Andrew C. Corey, William A. Pfitsch, and Ernest H. Williams
(Biology Department, Hamilton College, 198 College Hill Road, Clinton, NY 13323)
Mammalian herbivory and compensatory growth in Aster novae-angliae
The compensatory continuum hypothesis suggests that factors such as nutrient availability and timing of herbivory can influence the degree to which plants are able to compensate for tissue lost to herbivores. We recorded evidence of mammalian grazing on more than 80% of 158 marked individuals of Aster novae-angliae growing naturally in local old fields. Plants that were grazed were significantly shorter than individuals that were never grazed (on average 39 + 1 versus 70 + 5cm).
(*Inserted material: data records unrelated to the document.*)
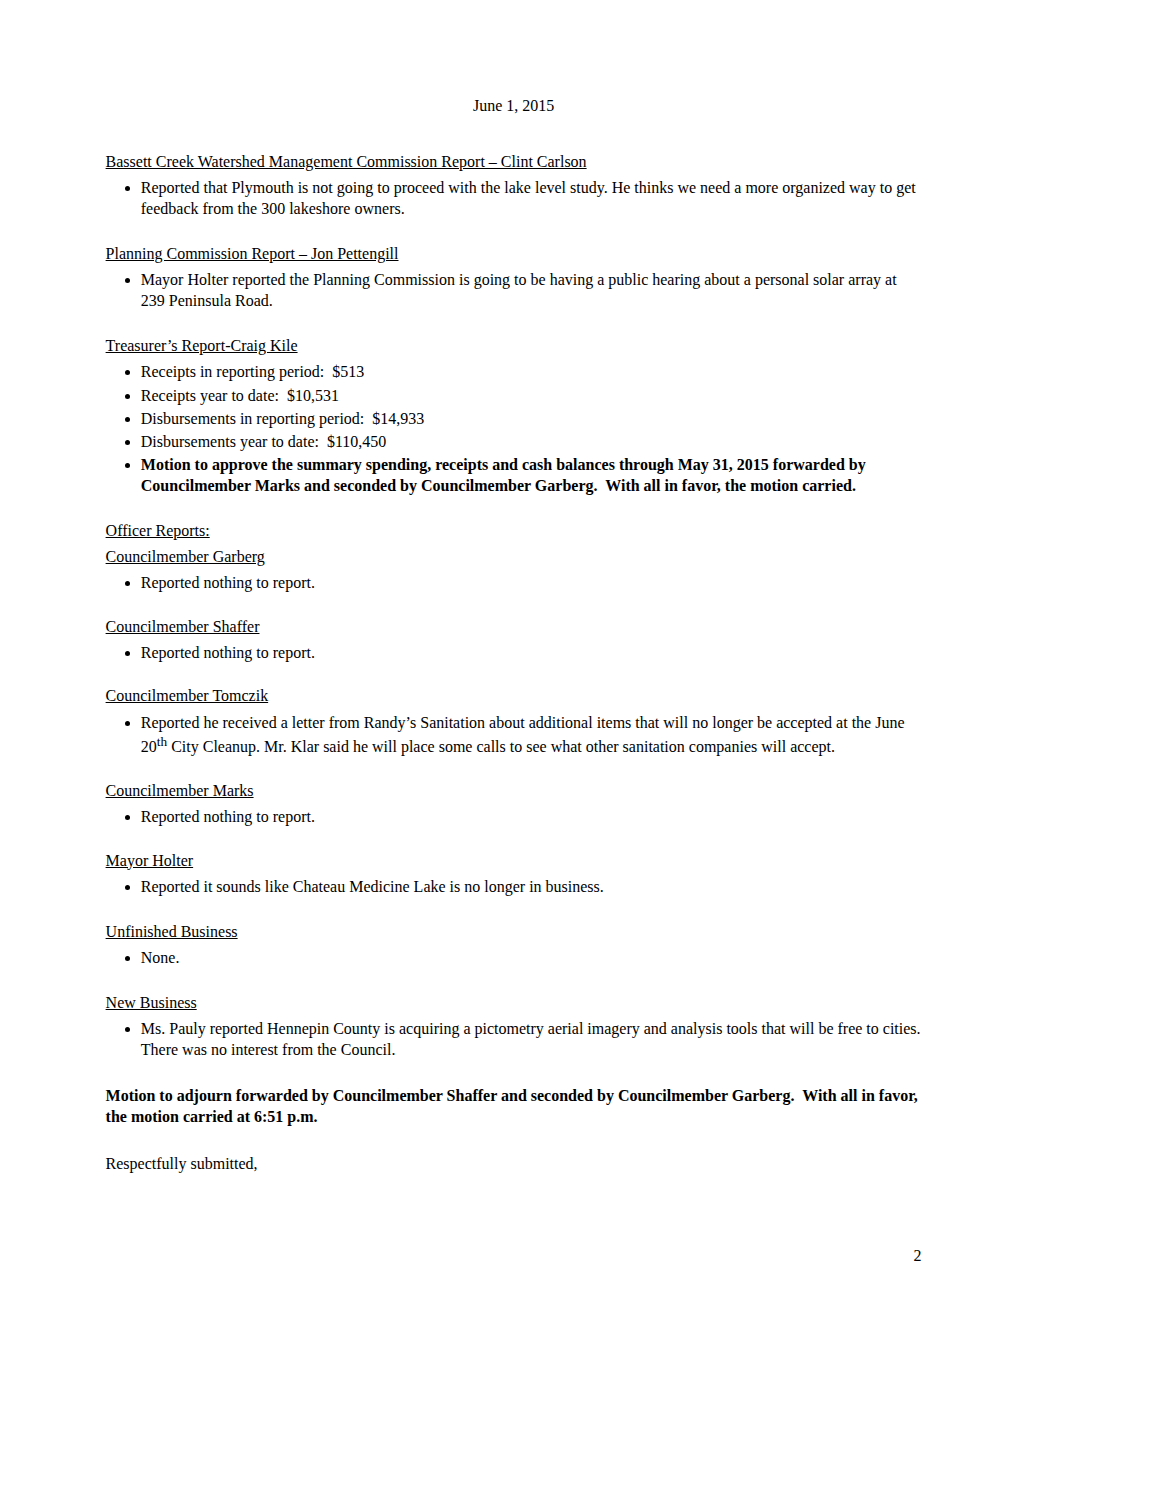June 1, 2015
Bassett Creek Watershed Management Commission Report – Clint Carlson
Reported that Plymouth is not going to proceed with the lake level study. He thinks we need a more organized way to get feedback from the 300 lakeshore owners.
Planning Commission Report – Jon Pettengill
Mayor Holter reported the Planning Commission is going to be having a public hearing about a personal solar array at 239 Peninsula Road.
Treasurer’s Report-Craig Kile
Receipts in reporting period: $513
Receipts year to date: $10,531
Disbursements in reporting period: $14,933
Disbursements year to date: $110,450
Motion to approve the summary spending, receipts and cash balances through May 31, 2015 forwarded by Councilmember Marks and seconded by Councilmember Garberg. With all in favor, the motion carried.
Officer Reports:
Councilmember Garberg
Reported nothing to report.
Councilmember Shaffer
Reported nothing to report.
Councilmember Tomczik
Reported he received a letter from Randy’s Sanitation about additional items that will no longer be accepted at the June 20th City Cleanup. Mr. Klar said he will place some calls to see what other sanitation companies will accept.
Councilmember Marks
Reported nothing to report.
Mayor Holter
Reported it sounds like Chateau Medicine Lake is no longer in business.
Unfinished Business
None.
New Business
Ms. Pauly reported Hennepin County is acquiring a pictometry aerial imagery and analysis tools that will be free to cities. There was no interest from the Council.
Motion to adjourn forwarded by Councilmember Shaffer and seconded by Councilmember Garberg. With all in favor, the motion carried at 6:51 p.m.
Respectfully submitted,
2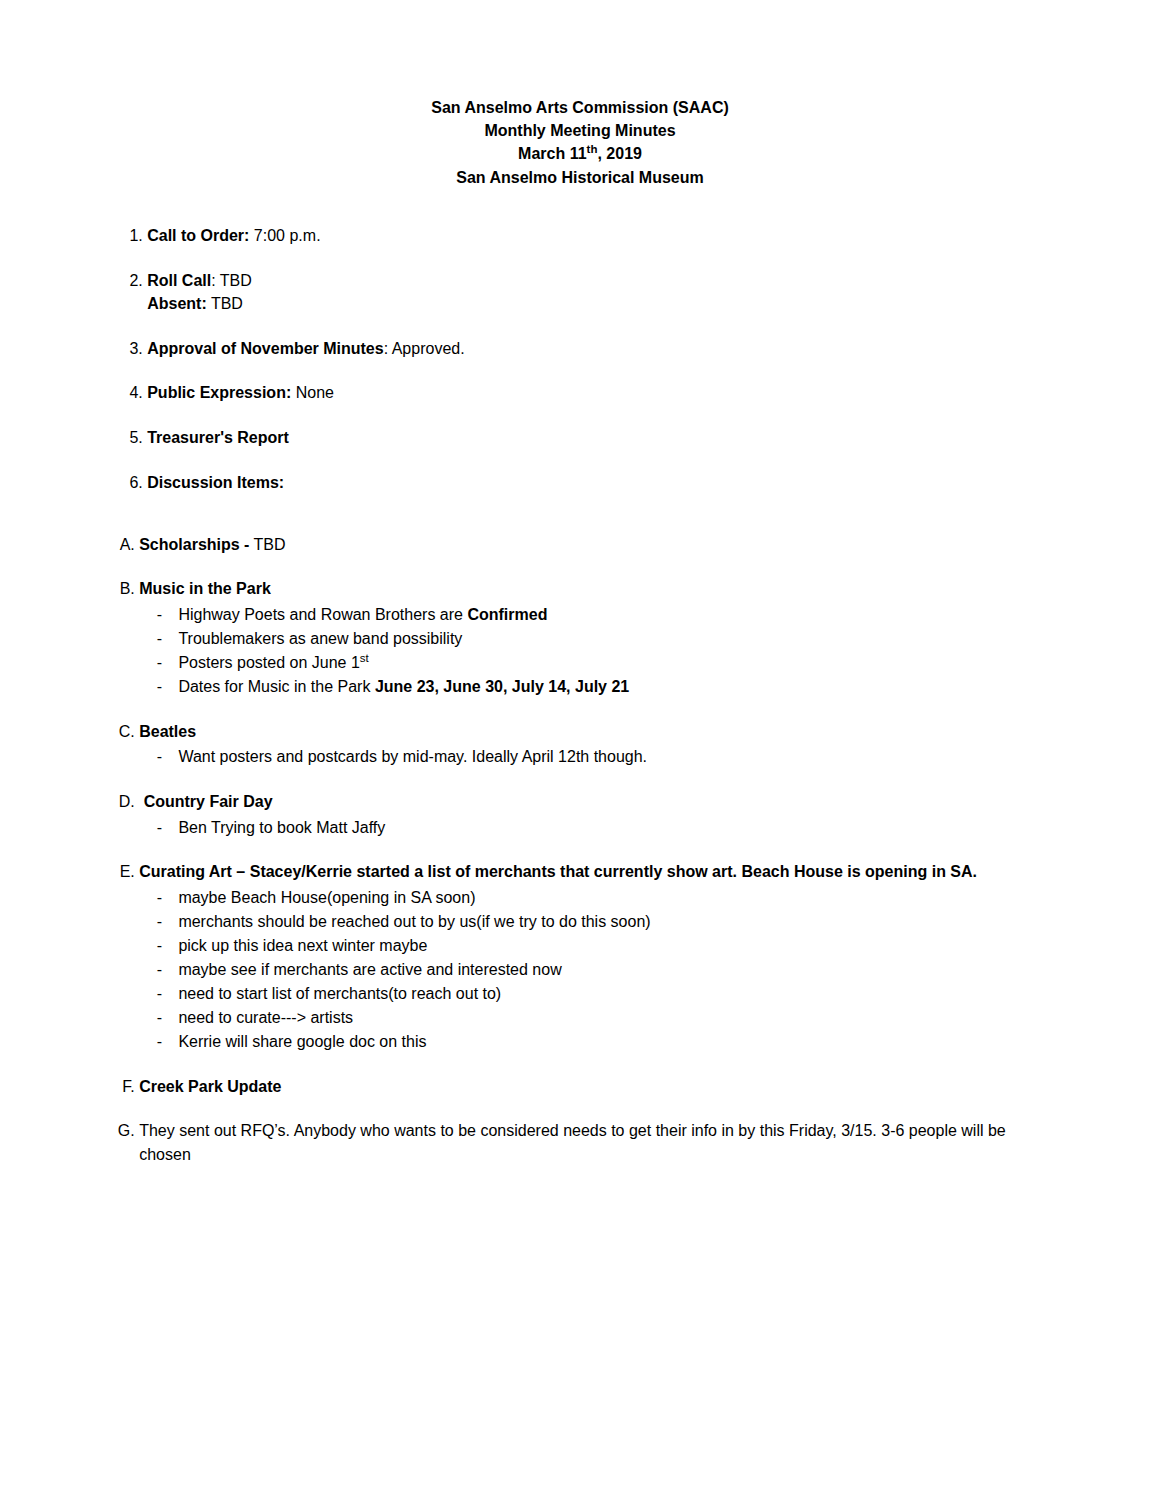San Anselmo Arts Commission (SAAC)
Monthly Meeting Minutes
March 11th, 2019
San Anselmo Historical Museum
Call to Order: 7:00 p.m.
Roll Call: TBD
Absent: TBD
Approval of November Minutes: Approved.
Public Expression: None
Treasurer's Report
Discussion Items:
Scholarships - TBD
Music in the Park
Highway Poets and Rowan Brothers are Confirmed
Troublemakers as anew band possibility
Posters posted on June 1st
Dates for Music in the Park June 23, June 30, July 14, July 21
Beatles
Want posters and postcards by mid-may. Ideally April 12th though.
Country Fair Day
Ben Trying to book Matt Jaffy
Curating Art – Stacey/Kerrie started a list of merchants that currently show art. Beach House is opening in SA.
maybe Beach House(opening in SA soon)
merchants should be reached out to by us(if we try to do this soon)
pick up this idea next winter maybe
maybe see if merchants are active and interested now
need to start list of merchants(to reach out to)
need to curate---> artists
Kerrie will share google doc on this
Creek Park Update
They sent out RFQ’s. Anybody who wants to be considered needs to get their info in by this Friday, 3/15. 3-6 people will be chosen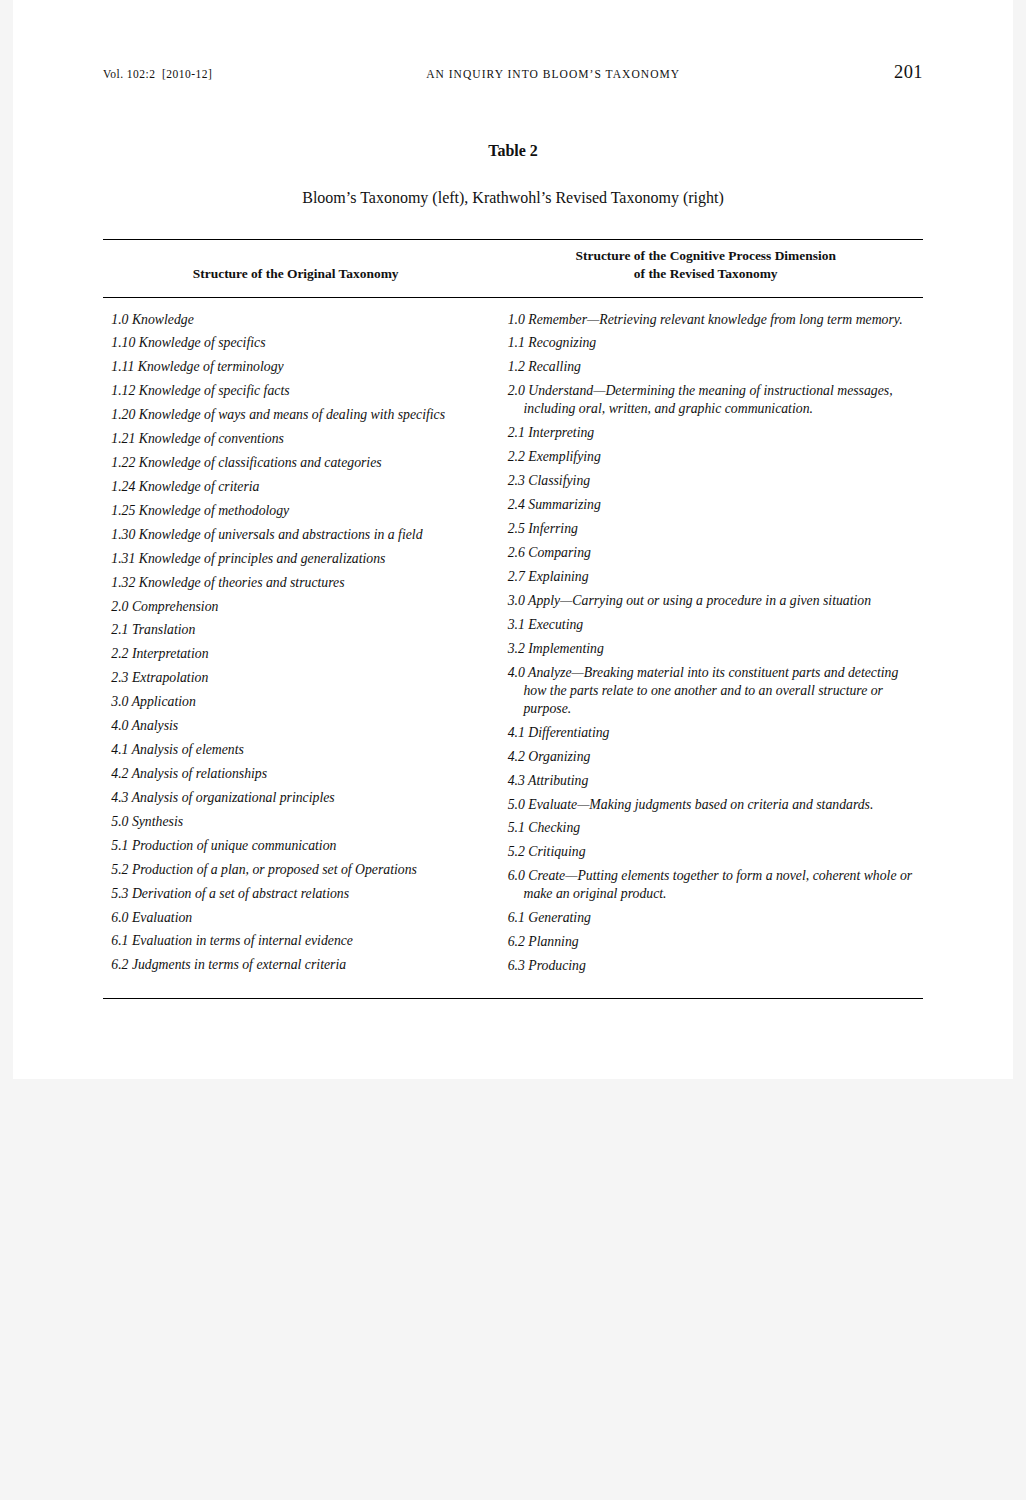Vol. 102:2 [2010-12] An Inquiry into Bloom’s Taxonomy 201
Table 2
Bloom’s Taxonomy (left), Krathwohl’s Revised Taxonomy (right)
| Structure of the Original Taxonomy | Structure of the Cognitive Process Dimension of the Revised Taxonomy |
| --- | --- |
| 1.0 Knowledge 1.10 Knowledge of specifics 1.11 Knowledge of terminology 1.12 Knowledge of specific facts 1.20 Knowledge of ways and means of dealing with specifics 1.21 Knowledge of conventions 1.22 Knowledge of classifications and categories 1.24 Knowledge of criteria 1.25 Knowledge of methodology 1.30 Knowledge of universals and abstractions in a field 1.31 Knowledge of principles and generalizations 1.32 Knowledge of theories and structures 2.0 Comprehension 2.1 Translation 2.2 Interpretation 2.3 Extrapolation 3.0 Application 4.0 Analysis 4.1 Analysis of elements 4.2 Analysis of relationships 4.3 Analysis of organizational principles 5.0 Synthesis 5.1 Production of unique communication 5.2 Production of a plan, or proposed set of Operations 5.3 Derivation of a set of abstract relations 6.0 Evaluation 6.1 Evaluation in terms of internal evidence 6.2 Judgments in terms of external criteria | 1.0 Remember—Retrieving relevant knowledge from long term memory. 1.1 Recognizing 1.2 Recalling 2.0 Understand—Determining the meaning of instructional messages, including oral, written, and graphic communication. 2.1 Interpreting 2.2 Exemplifying 2.3 Classifying 2.4 Summarizing 2.5 Inferring 2.6 Comparing 2.7 Explaining 3.0 Apply—Carrying out or using a procedure in a given situation 3.1 Executing 3.2 Implementing 4.0 Analyze—Breaking material into its constituent parts and detecting how the parts relate to one another and to an overall structure or purpose. 4.1 Differentiating 4.2 Organizing 4.3 Attributing 5.0 Evaluate—Making judgments based on criteria and standards. 5.1 Checking 5.2 Critiquing 6.0 Create—Putting elements together to form a novel, coherent whole or make an original product. 6.1 Generating 6.2 Planning 6.3 Producing |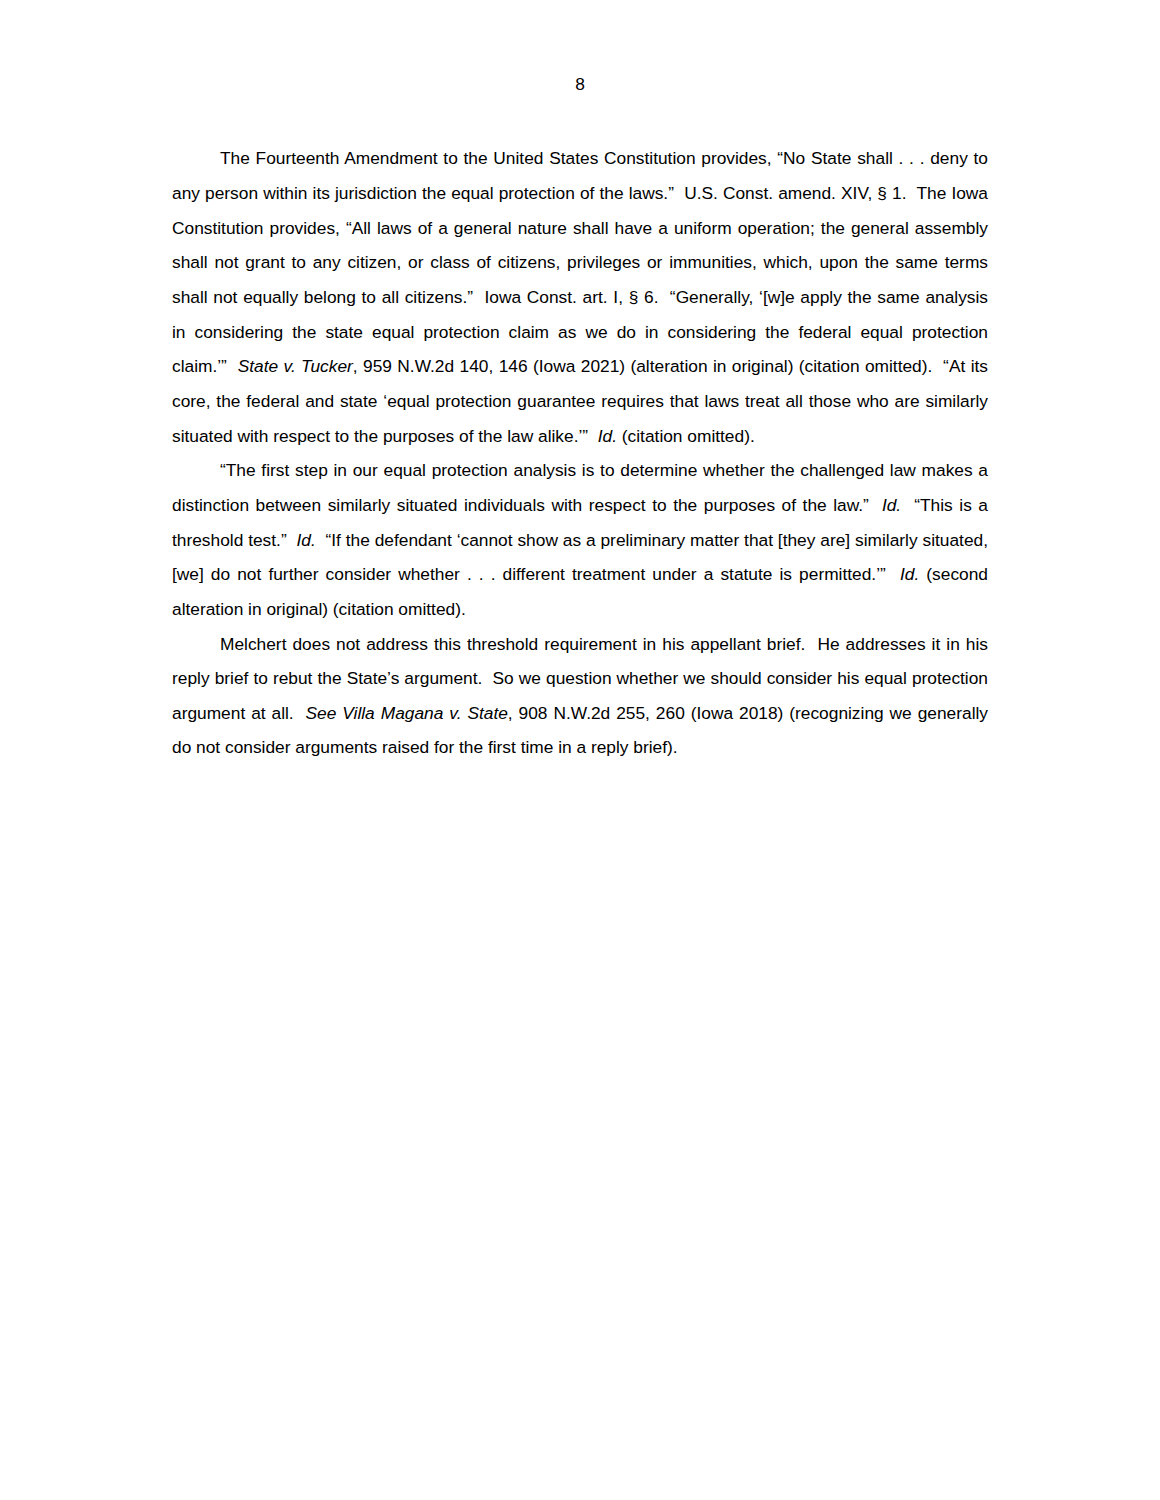8
The Fourteenth Amendment to the United States Constitution provides, “No State shall . . . deny to any person within its jurisdiction the equal protection of the laws.” U.S. Const. amend. XIV, § 1. The Iowa Constitution provides, “All laws of a general nature shall have a uniform operation; the general assembly shall not grant to any citizen, or class of citizens, privileges or immunities, which, upon the same terms shall not equally belong to all citizens.” Iowa Const. art. I, § 6. “Generally, ‘[w]e apply the same analysis in considering the state equal protection claim as we do in considering the federal equal protection claim.’” State v. Tucker, 959 N.W.2d 140, 146 (Iowa 2021) (alteration in original) (citation omitted). “At its core, the federal and state ‘equal protection guarantee requires that laws treat all those who are similarly situated with respect to the purposes of the law alike.’” Id. (citation omitted).
“The first step in our equal protection analysis is to determine whether the challenged law makes a distinction between similarly situated individuals with respect to the purposes of the law.” Id. “This is a threshold test.” Id. “If the defendant ‘cannot show as a preliminary matter that [they are] similarly situated, [we] do not further consider whether . . . different treatment under a statute is permitted.’” Id. (second alteration in original) (citation omitted).
Melchert does not address this threshold requirement in his appellant brief. He addresses it in his reply brief to rebut the State’s argument. So we question whether we should consider his equal protection argument at all. See Villa Magana v. State, 908 N.W.2d 255, 260 (Iowa 2018) (recognizing we generally do not consider arguments raised for the first time in a reply brief).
Plants grazed toward the end of the growing season did not produce flowers; plants grazed before mid-August had significantly fewer flower heads than ungrazed individuals (on average 2 + 0.5 versus 19 + 3 capitula). We also tested the effects of nutrient levels and timing of simulated herbivory on compensatory response of seedlings grown through the summer. Although nutrient level had a significant effect on nearly all parameters, there were no significant differences in performance of plants clipped in July and control plants in both high and low nutrient treatments. Therefore, A. novae-angliae could compensate for early season grazing and nutrient availability did not affect its compensatory ability. By contrast, timing of clipping did affect compensation: late season clipping resulted in significantly less total and flower mass than unclipped controls. A shorter growth chamber experiment confirmed the lack of nutrient effect on compensatory ability and suggested that increased allocation to shoot rather than root growth may enhance the compensatory growth response. Differences in compensation between field versus pot-grown plants may be related to differences in competitive environment or measurement techniques.